Houston immigration lawyer Annie Banerjee is generally pleased with the new President’s nearly $800 billion Stimulus, except for a few caveats that have crept in “like mice in the flour.”

Many members of Congress are applauding the passage of President Barack H. Obama’s Economic Stimulus Package; even without much bipartisan support it is a landmark achievement and will benefit the country much more than doing nothing during this severe recession. “But at the risk of seeming like a naysayer, I don’t like everything about it,” Ms. Banerjee admits. Her bones of contention primarily rest with apparently misguided proposed immigration policy embedded in the massive bill.

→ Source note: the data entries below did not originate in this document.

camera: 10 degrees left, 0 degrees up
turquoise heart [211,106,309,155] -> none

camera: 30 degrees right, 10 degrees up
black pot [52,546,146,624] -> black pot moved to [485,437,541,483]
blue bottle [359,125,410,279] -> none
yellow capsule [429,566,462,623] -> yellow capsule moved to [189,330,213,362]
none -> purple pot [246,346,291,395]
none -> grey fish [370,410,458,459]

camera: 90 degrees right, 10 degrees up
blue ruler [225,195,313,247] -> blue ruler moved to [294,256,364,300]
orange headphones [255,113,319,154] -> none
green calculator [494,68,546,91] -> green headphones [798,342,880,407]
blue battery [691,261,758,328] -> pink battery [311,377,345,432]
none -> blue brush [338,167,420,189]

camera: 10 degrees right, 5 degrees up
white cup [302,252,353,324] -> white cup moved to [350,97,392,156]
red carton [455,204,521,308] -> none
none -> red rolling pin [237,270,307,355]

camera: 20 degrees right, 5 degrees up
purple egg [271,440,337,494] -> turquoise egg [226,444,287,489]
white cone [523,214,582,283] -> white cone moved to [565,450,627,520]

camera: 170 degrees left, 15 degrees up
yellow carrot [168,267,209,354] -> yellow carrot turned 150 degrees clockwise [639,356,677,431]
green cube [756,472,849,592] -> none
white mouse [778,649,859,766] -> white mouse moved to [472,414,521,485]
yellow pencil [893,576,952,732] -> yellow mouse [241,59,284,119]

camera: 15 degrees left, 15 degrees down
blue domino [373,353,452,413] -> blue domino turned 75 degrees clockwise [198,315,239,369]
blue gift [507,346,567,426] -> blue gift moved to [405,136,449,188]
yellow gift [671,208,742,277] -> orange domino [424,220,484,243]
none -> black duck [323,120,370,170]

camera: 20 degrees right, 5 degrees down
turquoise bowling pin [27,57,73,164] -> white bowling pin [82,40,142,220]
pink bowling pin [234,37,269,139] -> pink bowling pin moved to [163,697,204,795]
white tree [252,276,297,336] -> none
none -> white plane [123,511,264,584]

Not everyone in Congress has been cheering the President on. Immigration is a home for naysayers, with few Republicans even voting for President Obama’s Stimulus Package in its entirety, let alone supporting any provision regarding immigration matters that smells liberal or progressive. Republicans and some Democrats from what used to be called “Red” states have not given up about leveraging the economic recession to promote insular, protectionist, “Pat Buchanan-like” policies. These politicians murmur that in order to regain our economic footing, immigrants must be denied admission and prevented from gaining employment in the United States (or else they must be removed if already here). An amendment to the Stimulus Bill, offered by Senators Sanders (Independent-Vermont) and Grassley (Republican-Iowa), is a caveat that Ms. Banerjee opposes. “The net effect of this amendment is that banks and other institutions receiving funding under the financial industry bailout program (passed during the waning days of the Bush Administration just a few months ago) will be virtually prevented from hiring any foreign nationals, or even extending the Visas of already employed foreign workers for a 2-year period,” she says, “In other words, if an employer wants to hire a new H-1B worker, they will assume the obligations of H-1B dependent employers. This is awful. With this provision hiding in the Bill, the stimulus is a lot less stimulating.” A second thought in Ms. Banerjee’s mind is the Kingston E-Verify amendment. “Even voluntary E-Verify has been beset with problems since it was introduced in 1997. I can just imagine what a mandatory E-Verify federal policy will mean, and what I’m imagining isn’t pretty.”